Give back the entire listing below, unaltered.

Stored data >>
= Beginning of Section =
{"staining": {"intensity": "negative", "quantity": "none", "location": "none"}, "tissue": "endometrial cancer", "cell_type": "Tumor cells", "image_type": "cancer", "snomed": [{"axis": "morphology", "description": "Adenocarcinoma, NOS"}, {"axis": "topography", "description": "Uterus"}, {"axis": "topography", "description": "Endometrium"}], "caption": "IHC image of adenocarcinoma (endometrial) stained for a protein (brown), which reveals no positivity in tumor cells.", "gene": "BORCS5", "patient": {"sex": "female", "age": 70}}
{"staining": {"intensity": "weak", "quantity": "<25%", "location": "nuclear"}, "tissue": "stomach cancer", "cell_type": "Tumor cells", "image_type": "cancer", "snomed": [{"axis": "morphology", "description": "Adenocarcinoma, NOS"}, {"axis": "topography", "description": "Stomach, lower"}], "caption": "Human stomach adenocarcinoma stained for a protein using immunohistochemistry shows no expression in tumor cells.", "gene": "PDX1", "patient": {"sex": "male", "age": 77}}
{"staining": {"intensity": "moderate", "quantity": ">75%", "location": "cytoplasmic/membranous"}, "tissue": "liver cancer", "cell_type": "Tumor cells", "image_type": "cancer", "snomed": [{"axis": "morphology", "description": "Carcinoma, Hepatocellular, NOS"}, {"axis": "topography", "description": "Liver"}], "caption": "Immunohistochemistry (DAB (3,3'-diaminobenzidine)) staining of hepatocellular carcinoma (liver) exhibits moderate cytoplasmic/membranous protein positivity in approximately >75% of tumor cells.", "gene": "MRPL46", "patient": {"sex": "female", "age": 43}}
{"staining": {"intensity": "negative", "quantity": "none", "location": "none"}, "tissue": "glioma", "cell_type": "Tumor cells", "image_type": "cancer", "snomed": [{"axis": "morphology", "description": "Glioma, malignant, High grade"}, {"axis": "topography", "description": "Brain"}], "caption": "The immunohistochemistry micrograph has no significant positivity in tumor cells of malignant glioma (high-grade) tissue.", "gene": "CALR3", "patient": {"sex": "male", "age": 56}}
= End of Section =
Output >>
{"staining": {"intensity": "negative", "quantity": "none", "location": "none"}, "tissue": "endometrial cancer", "cell_type": "Tumor cells", "image_type": "cancer", "snomed": [{"axis": "morphology", "description": "Adenocarcinoma, NOS"}, {"axis": "topography", "description": "Uterus"}, {"axis": "topography", "description": "Endometrium"}], "caption": "IHC image of adenocarcinoma (endometrial) stained for a protein (brown), which reveals no positivity in tumor cells.", "gene": "BORCS5", "patient": {"sex": "female", "age": 70}}
{"staining": {"intensity": "weak", "quantity": "<25%", "location": "nuclear"}, "tissue": "stomach cancer", "cell_type": "Tumor cells", "image_type": "cancer", "snomed": [{"axis": "morphology", "description": "Adenocarcinoma, NOS"}, {"axis": "topography", "description": "Stomach, lower"}], "caption": "Human stomach adenocarcinoma stained for a protein using immunohistochemistry shows no expression in tumor cells.", "gene": "PDX1", "patient": {"sex": "male", "age": 77}}
{"staining": {"intensity": "moderate", "quantity": ">75%", "location": "cytoplasmic/membranous"}, "tissue": "liver cancer", "cell_type": "Tumor cells", "image_type": "cancer", "snomed": [{"axis": "morphology", "description": "Carcinoma, Hepatocellular, NOS"}, {"axis": "topography", "description": "Liver"}], "caption": "Immunohistochemistry (DAB (3,3'-diaminobenzidine)) staining of hepatocellular carcinoma (liver) exhibits moderate cytoplasmic/membranous protein positivity in approximately >75% of tumor cells.", "gene": "MRPL46", "patient": {"sex": "female", "age": 43}}
{"staining": {"intensity": "negative", "quantity": "none", "location": "none"}, "tissue": "glioma", "cell_type": "Tumor cells", "image_type": "cancer", "snomed": [{"axis": "morphology", "description": "Glioma, malignant, High grade"}, {"axis": "topography", "description": "Brain"}], "caption": "The immunohistochemistry micrograph has no significant positivity in tumor cells of malignant glioma (high-grade) tissue.", "gene": "CALR3", "patient": {"sex": "male", "age": 56}}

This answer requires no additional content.